What needs to be done
Reproduce every line of the listing below with the pictures omitted. Offset each coordinate of the dot's position in the second view by adding 40, and leave the pose values and the first-view dot positions unchanged.

Records for the exercise

------

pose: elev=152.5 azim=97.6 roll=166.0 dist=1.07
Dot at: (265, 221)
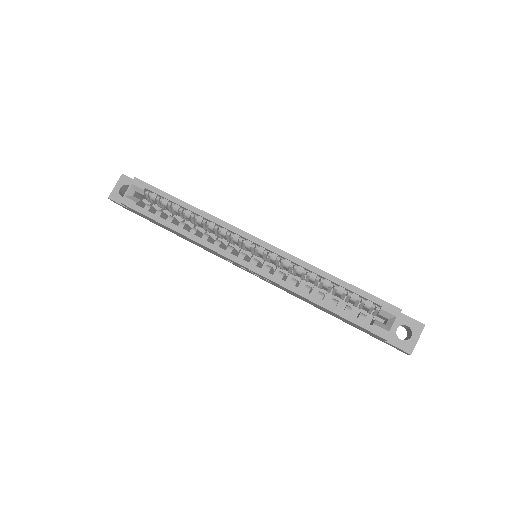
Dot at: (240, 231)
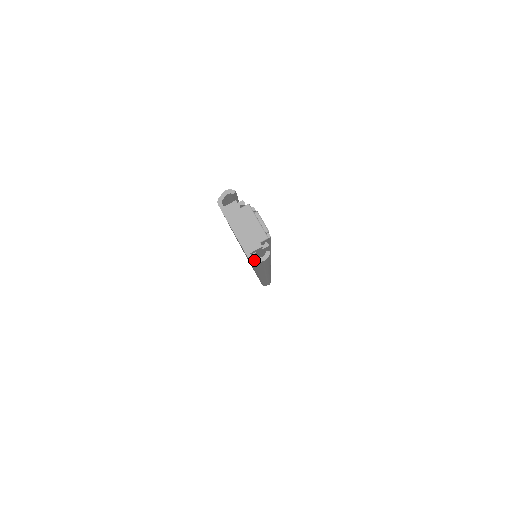
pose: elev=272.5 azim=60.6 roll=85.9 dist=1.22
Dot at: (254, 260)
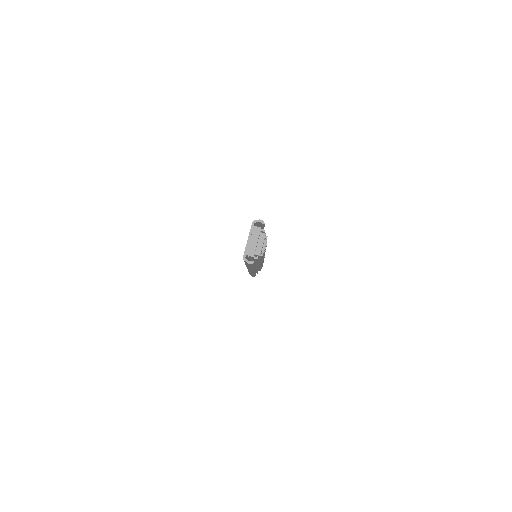
Dot at: (245, 259)
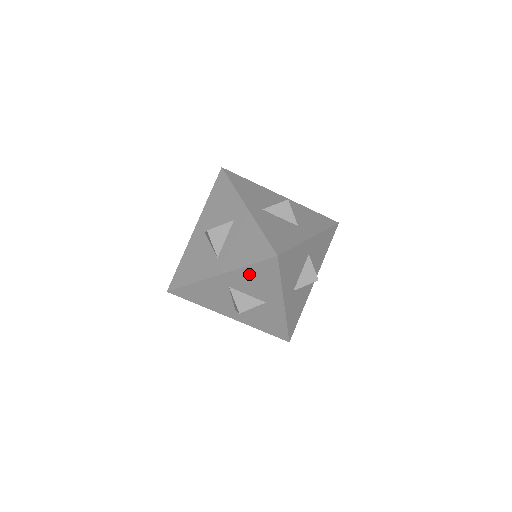
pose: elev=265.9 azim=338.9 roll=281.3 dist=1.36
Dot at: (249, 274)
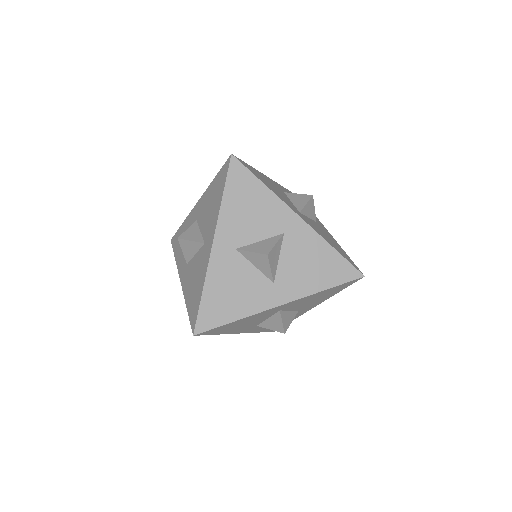
Dot at: (211, 193)
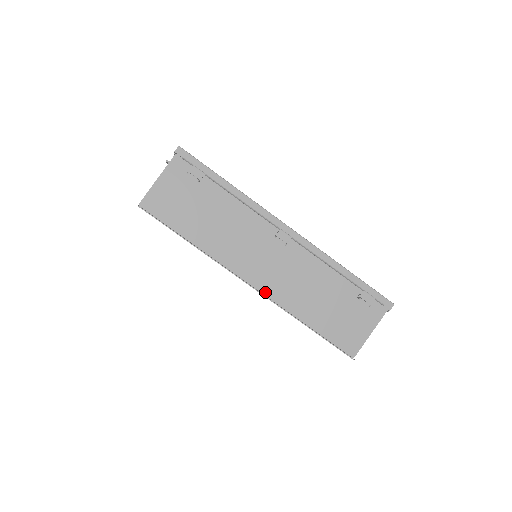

------

Answer to this problem
pose: elev=152.5 azim=97.6 roll=166.0 dist=1.07
Dot at: (265, 221)
Dot at: (280, 271)
pose: elev=272.5 azim=60.6 roll=85.9 dist=1.22
Dot at: (254, 260)
Dot at: (285, 299)
pose: elev=265.9 azim=338.9 roll=281.3 dist=1.36
Dot at: (249, 274)
Dot at: (251, 233)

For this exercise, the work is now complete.